Proposition subordonnée :
Exemple : « qui s’attardaient encore sur la digue »
Nature : Proposition subordonnée relative.
Fonction : Elle complète le nom "promeneurs" dont elle est l'expansion. Elle a une fonction adjective (elle qualifie les promeneurs).
Justification des temps et modes :
Imparfait ("s'était levé", "chassant", "s'attardaient", "se hâtaient", "restait", "grondait") : C'est le temps de la description, de l'arrière-plan, des actions en cours dans le passé. Il peint le décor et l'atmosphère générale de la scène. "Grondait" à l'imparfait décrit un état intérieur durable.
Plus-que-parfait ("s'était levé") : Il exprime une antériorité par rapport à l'imparfait. Le vent s'était levé avant que la scène décrite ne se déroule.
Participe présent ("chassant") : Il exprime une action simultanée à celle du verbe principal et a une valeur descriptive active.
Conditionnel ("trouvait-elle") : Dans ce contexte, il n'exprime pas une condition mais une atténuation ou une hypothèse polie de la part du narrateur. Il s'agit d'une supposition nuancée sur les sentiments du personnage.
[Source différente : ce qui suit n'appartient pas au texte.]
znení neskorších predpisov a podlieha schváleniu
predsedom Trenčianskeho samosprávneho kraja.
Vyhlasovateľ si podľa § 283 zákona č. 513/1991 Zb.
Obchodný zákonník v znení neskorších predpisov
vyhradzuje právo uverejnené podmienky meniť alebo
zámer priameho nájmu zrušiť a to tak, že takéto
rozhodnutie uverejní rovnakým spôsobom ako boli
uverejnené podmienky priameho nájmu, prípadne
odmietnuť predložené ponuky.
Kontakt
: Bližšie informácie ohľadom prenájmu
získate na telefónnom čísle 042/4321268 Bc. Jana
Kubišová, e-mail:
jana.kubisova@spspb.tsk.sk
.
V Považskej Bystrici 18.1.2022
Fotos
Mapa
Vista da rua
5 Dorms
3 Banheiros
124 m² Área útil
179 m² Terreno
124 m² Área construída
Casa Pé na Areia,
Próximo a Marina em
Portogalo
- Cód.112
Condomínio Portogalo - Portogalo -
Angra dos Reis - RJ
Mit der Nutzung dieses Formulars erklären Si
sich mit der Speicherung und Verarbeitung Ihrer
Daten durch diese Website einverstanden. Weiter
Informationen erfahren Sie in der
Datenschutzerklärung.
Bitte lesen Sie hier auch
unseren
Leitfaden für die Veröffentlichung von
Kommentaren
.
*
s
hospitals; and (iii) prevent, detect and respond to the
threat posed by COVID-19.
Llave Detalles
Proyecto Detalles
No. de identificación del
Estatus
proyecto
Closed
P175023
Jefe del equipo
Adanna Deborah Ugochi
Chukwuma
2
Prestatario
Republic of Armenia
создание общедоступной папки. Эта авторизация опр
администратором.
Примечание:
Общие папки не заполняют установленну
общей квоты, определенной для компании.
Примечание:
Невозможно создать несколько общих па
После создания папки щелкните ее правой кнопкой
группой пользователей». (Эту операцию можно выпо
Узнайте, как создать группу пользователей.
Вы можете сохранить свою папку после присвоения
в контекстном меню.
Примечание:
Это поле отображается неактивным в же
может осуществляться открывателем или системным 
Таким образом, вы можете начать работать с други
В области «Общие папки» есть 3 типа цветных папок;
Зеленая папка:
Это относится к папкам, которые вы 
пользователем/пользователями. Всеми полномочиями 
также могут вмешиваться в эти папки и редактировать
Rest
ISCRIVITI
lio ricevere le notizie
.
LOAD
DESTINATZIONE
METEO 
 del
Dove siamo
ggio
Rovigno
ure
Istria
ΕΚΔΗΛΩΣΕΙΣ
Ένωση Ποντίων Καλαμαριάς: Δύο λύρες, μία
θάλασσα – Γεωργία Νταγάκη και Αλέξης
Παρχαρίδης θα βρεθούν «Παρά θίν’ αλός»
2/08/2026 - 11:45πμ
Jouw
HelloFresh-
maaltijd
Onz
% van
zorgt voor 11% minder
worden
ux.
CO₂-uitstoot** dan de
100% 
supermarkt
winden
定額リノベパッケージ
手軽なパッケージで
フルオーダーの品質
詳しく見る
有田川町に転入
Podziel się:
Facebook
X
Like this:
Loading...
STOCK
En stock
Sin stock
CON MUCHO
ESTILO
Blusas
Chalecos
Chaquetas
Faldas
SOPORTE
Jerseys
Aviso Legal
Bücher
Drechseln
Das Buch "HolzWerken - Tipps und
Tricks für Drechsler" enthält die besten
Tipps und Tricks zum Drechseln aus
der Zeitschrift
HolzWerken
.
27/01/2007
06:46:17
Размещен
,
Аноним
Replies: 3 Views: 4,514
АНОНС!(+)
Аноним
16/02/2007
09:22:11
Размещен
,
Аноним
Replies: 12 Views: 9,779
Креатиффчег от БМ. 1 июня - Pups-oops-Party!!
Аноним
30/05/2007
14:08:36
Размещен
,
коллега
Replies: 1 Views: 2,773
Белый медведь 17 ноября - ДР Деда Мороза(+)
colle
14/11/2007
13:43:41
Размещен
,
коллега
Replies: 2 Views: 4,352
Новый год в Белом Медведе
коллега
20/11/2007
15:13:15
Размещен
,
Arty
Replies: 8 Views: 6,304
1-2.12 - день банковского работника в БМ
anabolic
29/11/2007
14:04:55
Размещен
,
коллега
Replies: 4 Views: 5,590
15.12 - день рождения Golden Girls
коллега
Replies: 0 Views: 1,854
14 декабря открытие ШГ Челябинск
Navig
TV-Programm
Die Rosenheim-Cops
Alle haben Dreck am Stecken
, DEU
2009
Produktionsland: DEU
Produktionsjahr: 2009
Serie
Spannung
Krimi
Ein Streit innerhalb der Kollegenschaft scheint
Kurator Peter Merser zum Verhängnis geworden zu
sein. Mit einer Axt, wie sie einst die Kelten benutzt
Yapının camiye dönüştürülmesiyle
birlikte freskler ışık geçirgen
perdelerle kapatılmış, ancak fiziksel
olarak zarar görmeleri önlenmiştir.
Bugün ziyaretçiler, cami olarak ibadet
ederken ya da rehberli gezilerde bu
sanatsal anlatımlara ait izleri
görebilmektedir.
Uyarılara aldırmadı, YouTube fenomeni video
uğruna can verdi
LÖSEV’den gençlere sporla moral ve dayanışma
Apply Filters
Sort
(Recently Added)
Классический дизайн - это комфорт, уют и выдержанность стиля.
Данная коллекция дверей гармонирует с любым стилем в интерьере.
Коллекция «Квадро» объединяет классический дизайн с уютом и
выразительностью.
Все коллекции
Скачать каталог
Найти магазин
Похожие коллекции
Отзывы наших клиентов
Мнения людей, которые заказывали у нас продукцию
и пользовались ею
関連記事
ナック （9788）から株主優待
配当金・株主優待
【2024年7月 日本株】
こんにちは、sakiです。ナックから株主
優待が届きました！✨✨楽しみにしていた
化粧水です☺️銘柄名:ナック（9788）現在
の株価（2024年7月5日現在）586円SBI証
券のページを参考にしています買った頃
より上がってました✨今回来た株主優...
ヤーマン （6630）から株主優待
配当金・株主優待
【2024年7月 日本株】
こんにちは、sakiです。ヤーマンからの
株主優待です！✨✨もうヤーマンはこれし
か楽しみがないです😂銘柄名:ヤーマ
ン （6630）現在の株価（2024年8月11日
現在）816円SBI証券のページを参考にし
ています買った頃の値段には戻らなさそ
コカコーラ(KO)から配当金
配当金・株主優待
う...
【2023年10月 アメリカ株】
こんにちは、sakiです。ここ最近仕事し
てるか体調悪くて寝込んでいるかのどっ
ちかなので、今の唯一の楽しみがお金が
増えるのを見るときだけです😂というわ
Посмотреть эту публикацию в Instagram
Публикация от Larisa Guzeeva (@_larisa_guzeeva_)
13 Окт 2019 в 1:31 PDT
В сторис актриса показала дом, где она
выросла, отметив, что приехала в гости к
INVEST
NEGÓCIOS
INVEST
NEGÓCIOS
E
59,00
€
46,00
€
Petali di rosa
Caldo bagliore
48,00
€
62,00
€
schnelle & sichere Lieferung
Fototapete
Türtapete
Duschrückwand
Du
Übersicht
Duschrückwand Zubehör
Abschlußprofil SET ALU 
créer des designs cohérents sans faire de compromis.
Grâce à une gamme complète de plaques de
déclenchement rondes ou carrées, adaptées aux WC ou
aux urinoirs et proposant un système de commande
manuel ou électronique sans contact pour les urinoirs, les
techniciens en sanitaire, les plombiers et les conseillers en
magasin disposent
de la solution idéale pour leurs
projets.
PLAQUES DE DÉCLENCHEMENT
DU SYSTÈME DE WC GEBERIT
Synthèse (éléments de réponse) :
Le style construit une opposition frontale entre l'environnement et le personnage.Pour l'environnement : Le style est dynamique et violent (verbes d'action : "chassant", "battant"; adjectifs forts : "brutal", "lourds", "brisées"). Les phrases sont construites autour d'actions.
Pour le personnage : Le style devient statique et intérieur ("restait immobile", "regard perdu"). Le rythme change avec des questions et des hypothèses qui plongent dans sa conscience ("Avait-elle...?", "Peut-être", "Sans doute").
Les outils grammaticaux comme l'adverbe d'opposition "pourtant" et le conditionnel d'hypothèse scellent cette opposition. La syntaxe elle-même, en passant de la description objective au questionnement subjectif, mime cette rupture entre le chaos extérieur et l'apaisement intérieur supposé.